Suite patrons, meanwhile, may be able to order food restaurant-style. A kitchen located adjacent to the suites (the “west premium kitchen,” to be specific) “lends itself to the inclusion” of game-day food ordering for patrons who get a hunger for something specific, according to the documents, which also note the suites will include refrigeration, ice, sinks and counter space for food display.
• Your food won’t travel as far. The main kitchen and commissary will be “within the footprint of the New Stadium,” according to the documents. Placing the food prep and storage areas inside the stadium seems basic, but it’s an important differentiation from Highmark, which doesn’t have the space for a commissary within the physical venue. The Highmark commissary is located adjacent to the building, which makes it harder to transfer and prepare food efficiently.

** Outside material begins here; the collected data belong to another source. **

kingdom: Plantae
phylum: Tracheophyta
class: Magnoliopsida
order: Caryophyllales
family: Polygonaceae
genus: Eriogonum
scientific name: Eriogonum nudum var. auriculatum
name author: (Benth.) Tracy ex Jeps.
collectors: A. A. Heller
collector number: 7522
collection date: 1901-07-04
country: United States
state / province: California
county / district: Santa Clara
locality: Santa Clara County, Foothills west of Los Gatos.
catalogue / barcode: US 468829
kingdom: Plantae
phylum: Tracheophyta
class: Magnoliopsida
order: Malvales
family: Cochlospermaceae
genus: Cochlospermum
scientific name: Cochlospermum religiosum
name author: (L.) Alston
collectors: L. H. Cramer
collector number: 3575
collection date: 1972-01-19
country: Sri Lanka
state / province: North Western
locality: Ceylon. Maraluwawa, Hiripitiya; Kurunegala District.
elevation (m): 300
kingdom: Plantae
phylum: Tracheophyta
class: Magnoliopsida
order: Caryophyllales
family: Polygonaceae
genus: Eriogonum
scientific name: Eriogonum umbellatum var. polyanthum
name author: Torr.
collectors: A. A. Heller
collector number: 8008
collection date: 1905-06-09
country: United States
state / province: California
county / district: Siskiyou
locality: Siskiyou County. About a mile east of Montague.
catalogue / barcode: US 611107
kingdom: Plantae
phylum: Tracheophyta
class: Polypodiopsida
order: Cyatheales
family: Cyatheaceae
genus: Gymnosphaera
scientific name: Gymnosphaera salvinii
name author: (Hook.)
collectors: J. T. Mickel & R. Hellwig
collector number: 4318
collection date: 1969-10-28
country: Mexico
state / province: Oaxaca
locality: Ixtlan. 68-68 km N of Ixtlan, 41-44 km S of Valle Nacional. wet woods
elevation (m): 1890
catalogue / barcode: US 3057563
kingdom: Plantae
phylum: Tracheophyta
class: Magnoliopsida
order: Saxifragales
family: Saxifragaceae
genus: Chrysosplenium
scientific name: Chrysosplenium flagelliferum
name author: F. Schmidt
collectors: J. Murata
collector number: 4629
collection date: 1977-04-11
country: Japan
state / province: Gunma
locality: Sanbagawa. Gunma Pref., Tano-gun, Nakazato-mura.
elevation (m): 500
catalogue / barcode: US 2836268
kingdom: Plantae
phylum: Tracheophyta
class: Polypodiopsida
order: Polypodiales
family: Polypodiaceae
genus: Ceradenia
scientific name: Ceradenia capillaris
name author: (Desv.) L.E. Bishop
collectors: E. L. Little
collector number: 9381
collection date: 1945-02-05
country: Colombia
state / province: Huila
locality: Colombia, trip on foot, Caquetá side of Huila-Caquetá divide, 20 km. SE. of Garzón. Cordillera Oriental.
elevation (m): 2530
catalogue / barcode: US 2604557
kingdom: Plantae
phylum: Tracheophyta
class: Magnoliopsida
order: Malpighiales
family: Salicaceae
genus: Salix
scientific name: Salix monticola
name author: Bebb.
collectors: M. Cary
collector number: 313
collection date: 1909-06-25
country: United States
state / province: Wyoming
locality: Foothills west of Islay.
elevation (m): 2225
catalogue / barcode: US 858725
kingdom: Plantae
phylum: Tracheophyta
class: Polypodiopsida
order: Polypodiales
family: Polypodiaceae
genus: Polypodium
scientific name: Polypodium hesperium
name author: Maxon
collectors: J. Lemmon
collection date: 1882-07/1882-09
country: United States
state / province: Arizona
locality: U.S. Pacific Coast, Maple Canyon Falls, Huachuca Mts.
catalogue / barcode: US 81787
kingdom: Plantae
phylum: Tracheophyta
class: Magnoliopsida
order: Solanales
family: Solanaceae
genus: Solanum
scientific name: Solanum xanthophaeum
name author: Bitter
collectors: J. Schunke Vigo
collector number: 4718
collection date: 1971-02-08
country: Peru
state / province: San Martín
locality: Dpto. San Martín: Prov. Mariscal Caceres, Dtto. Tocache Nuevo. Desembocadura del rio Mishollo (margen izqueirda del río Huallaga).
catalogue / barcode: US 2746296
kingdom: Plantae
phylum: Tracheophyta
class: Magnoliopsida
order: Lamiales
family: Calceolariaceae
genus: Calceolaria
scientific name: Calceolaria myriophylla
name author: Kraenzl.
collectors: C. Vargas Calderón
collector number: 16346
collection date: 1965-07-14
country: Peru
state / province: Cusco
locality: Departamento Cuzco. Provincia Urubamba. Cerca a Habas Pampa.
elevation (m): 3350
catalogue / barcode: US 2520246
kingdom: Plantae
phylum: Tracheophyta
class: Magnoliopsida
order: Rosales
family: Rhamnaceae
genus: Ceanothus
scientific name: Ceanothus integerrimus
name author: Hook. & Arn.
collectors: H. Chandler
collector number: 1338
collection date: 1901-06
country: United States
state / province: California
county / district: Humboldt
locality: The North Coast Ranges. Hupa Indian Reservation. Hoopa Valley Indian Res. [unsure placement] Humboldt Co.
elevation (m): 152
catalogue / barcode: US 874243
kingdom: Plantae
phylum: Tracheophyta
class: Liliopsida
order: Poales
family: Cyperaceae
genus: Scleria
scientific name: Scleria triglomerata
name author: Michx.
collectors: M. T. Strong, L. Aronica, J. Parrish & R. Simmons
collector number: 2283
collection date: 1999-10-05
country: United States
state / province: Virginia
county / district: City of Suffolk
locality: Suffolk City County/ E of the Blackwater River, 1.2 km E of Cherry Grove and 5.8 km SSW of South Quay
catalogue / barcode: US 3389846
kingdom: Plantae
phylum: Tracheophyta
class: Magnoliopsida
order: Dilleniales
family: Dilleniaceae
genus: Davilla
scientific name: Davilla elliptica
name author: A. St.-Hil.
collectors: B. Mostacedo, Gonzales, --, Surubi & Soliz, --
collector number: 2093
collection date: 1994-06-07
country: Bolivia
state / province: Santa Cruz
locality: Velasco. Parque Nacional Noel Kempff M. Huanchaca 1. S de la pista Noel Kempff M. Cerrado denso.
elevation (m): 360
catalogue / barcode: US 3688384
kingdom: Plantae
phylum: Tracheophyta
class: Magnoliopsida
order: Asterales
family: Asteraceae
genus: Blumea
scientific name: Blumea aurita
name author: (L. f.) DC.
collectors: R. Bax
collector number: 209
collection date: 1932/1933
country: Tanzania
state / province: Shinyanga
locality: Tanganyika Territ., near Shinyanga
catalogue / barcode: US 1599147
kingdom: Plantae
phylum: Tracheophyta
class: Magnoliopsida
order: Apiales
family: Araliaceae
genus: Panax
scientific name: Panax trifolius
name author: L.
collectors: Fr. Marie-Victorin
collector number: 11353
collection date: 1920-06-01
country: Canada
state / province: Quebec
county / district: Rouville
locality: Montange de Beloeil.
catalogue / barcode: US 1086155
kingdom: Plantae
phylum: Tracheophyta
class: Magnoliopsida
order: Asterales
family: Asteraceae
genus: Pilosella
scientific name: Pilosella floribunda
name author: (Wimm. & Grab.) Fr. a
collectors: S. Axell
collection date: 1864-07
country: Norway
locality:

In the new stadium, the primary and secondary kitchens are located near the suites, clubs and concessions they serve, with elevators available to transport food. Highmark’s layout necessitates using forklifts to drive food into the building.
In the new place, having closer kitchens and more kitchens should – in theory – mean the food is fresher.
The idea of strategically stacking suites and kitchens emanated from a February 2022 trip that Bills officials took to Los Angeles. At BMO Stadium, home of the Angel City FC and Los Angeles FC soccer teams, Bills co-owner Kim Pegula saw that the venue’s west grandstand included the majority of its premium seating as well as its main kitchen and elevators.
“It makes it more efficient to take food and beverage up to those levels,” said Dave Hatheway, a consultant for Legends Projects Development who took Pegula and team officials on a tour through the stadium. “I think that resonated with her.”